4. Step-by-Step Instructions
Prepare Soy Chunks
Soak soy chunks in water for 1 hour. Then squeeze out excess water and mince them using a knife or by hand.
Make the Filling
In a large bowl, add minced soy chunks, onion, cabbage, green onion, cheese, soy sauce, spices, oil, cilantro, and salt.
Mix Well
Mix everything properly until all ingredients are combined evenly.
Prepare the Steamer
Boil water in the steamer. Lightly grease the steamer tray with oil so momos don’t stick.
Wrap the Momos
Take a wrapper, add filling in the center, and fold it into your favorite shape.
Steam the Momos
Place momos in the steamer and cook for 10–15 minutes.
Check if Done
Momos turn slightly transparent when cooked.
Serve and Enjoy!
Serve hot with chutney, achar, or ketchup.
5. Cooking Tips & Tricks
Do not add too much salt (soy sauce is already salty)
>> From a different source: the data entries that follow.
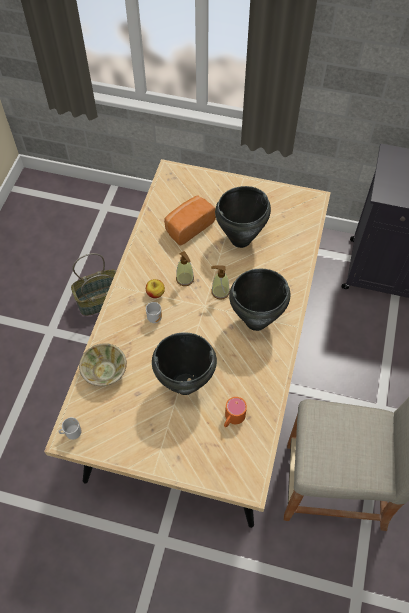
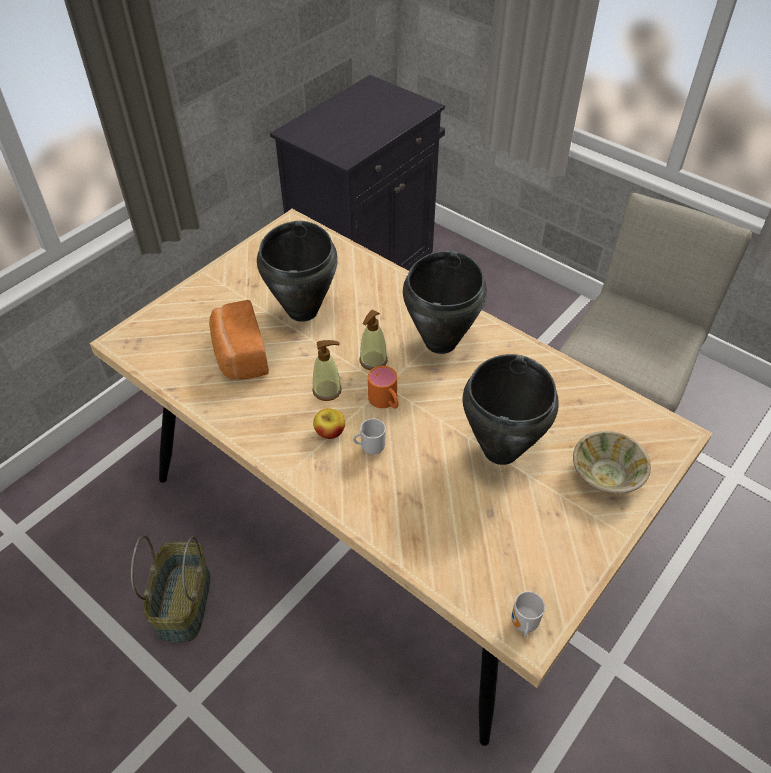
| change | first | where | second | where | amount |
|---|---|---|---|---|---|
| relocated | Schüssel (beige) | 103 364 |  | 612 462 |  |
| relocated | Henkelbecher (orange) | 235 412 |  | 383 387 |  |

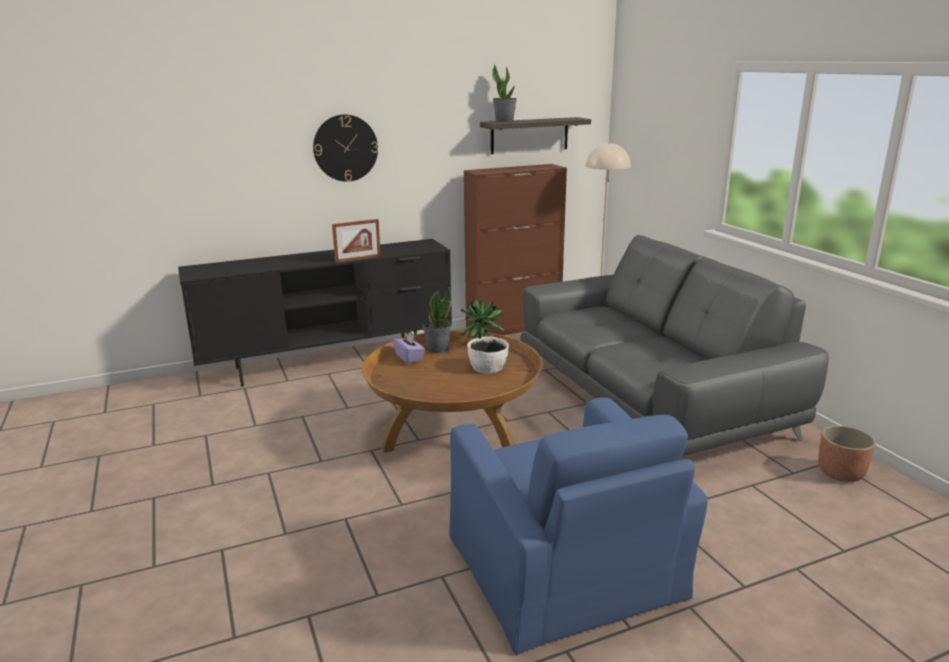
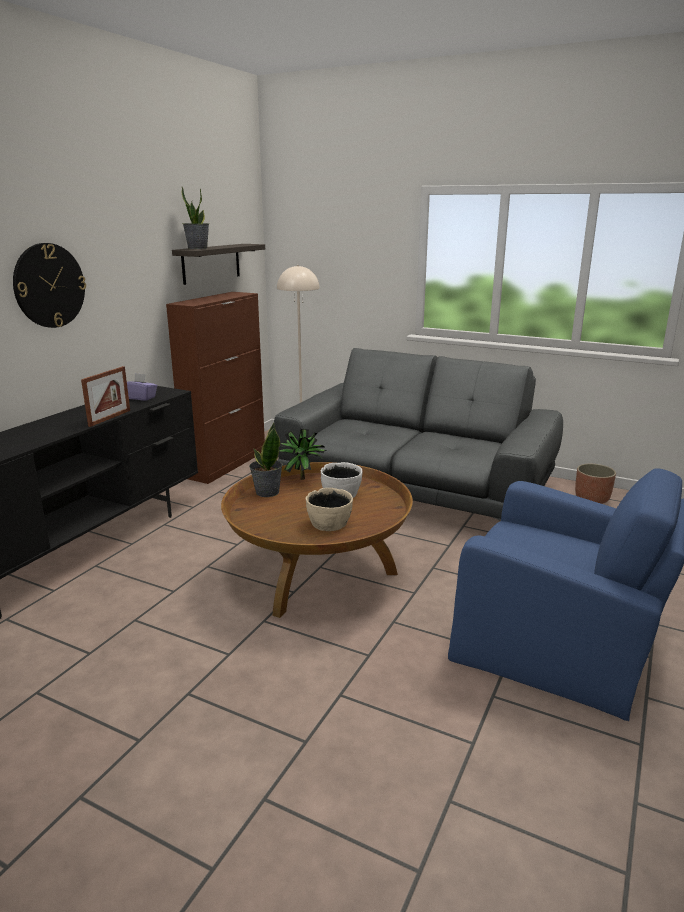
| change | first | where | second | where | amount |
|---|---|---|---|---|---|
| relocated | Taschentuchbox (lila) | 409 348 |  | 142 387 |  |
| appeared |  |  | Schüssel (beige) | 329 509 |  |

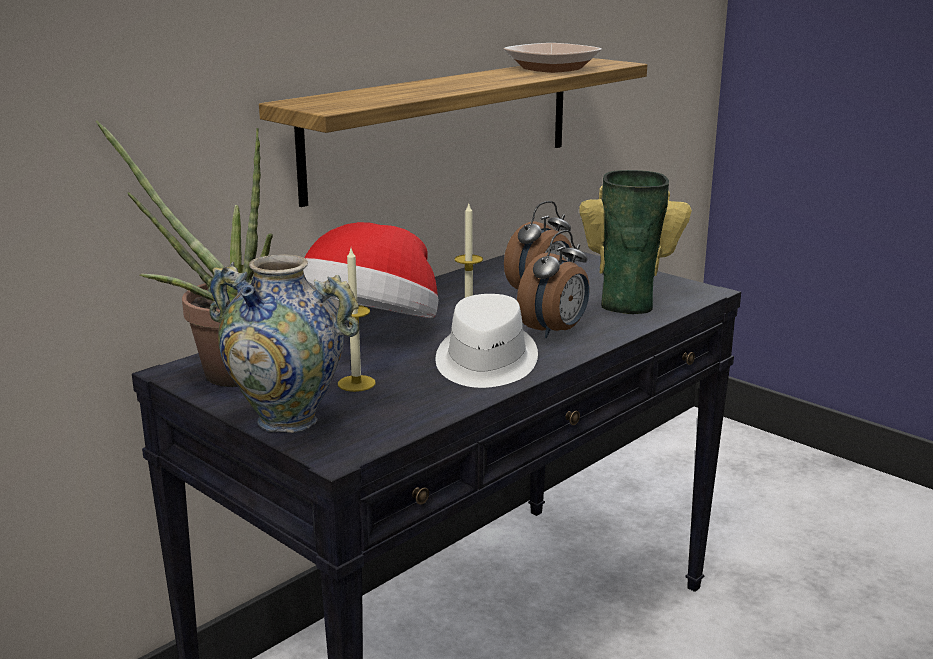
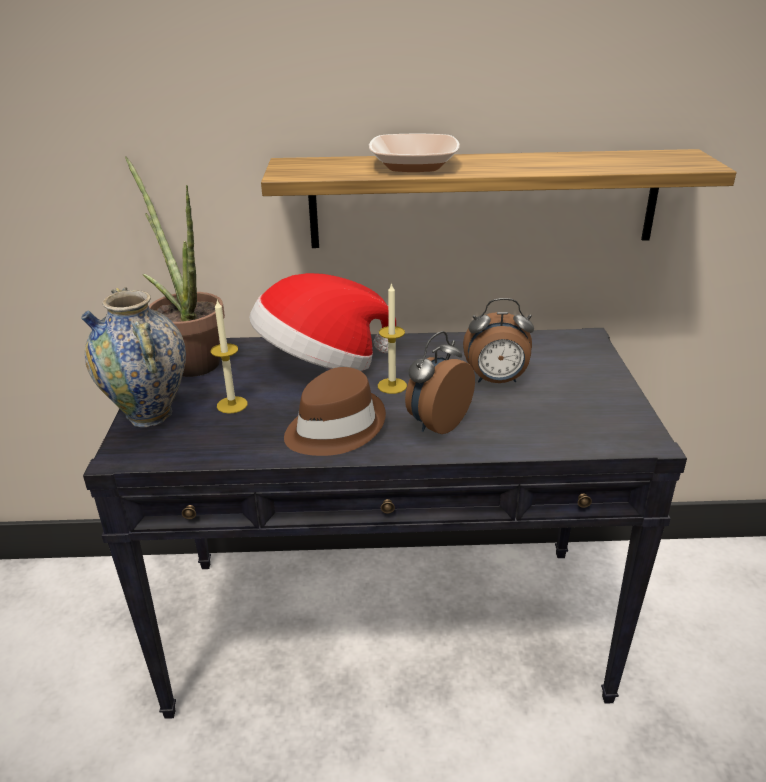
| change | first | where | second | where | amount |
|---|---|---|---|---|---|
| colour | Hut (weiß) | 486 341 | Hut (braun) | 335 411 |  |
| relocated | Schüssel | 552 58 |  | 414 153 |  |
| spun | Wecker | 553 284 |  | 440 382 | 135 degrees clockwise |
| missing | Vase | 635 242 |  |  |  |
Squeeze soy chunks properly to avoid watery filling
Do not overfill the wrappers
Always grease the steamer to prevent sticking
Steam on medium heat for best texture
6. Variations / Customization
You can customize this recipe in many ways:
Vegan Version: Skip cheese
Spicy Version: Add more chili or green chilies
Healthy Version: Use whole wheat wrappers
Mixed Veg Version: Add carrots, mushrooms, or capsicum
7. Serving Suggestions
Soy chunks momos taste best with:
Tomato achar (momo chutney)
Spicy sesame dip
Simple ketchup (quick option)
Garnishing ideas:
Fresh cilantro on top
A little chili oil for extra flavor
8. Nutritional Information (Approximate)
Per serving:
Calories: 220–250 kcal
Protein: High (from soy chunks)
Carbohydrates: Moderate
Fat: Medium
This is a healthy vegetarian option compared to fried snacks.
9. Storage & Reheating Tips
Store leftover momos in the fridge for up to 2 days
Keep them in an airtight container
Reheating:
Steam again for 5–7 minutes (best method)
Or microwave for 1–2 minutes
10. FAQs
Q1: Can I freeze momos?
Yes, you can freeze uncooked momos and steam them later.
Q2: Can I skip soy chunks?
Yes, you can use cabbage or paneer instead.
Q3: Why are my momos breaking?
You may be overfilling or not sealing properly
Q4: How do I know momos are cooked?
They turn slightly transparent and soft.
11. Conclusion
Soy chunks momo is a delicious and healthy vegetarian version of a classic Nepali dish. It is easy to make and perfect for family gatherings or momo parties.
Try this recipe at home and enjoy the amazing taste of homemade momos. Once you make it, you might never go back to regular vegetable momos again!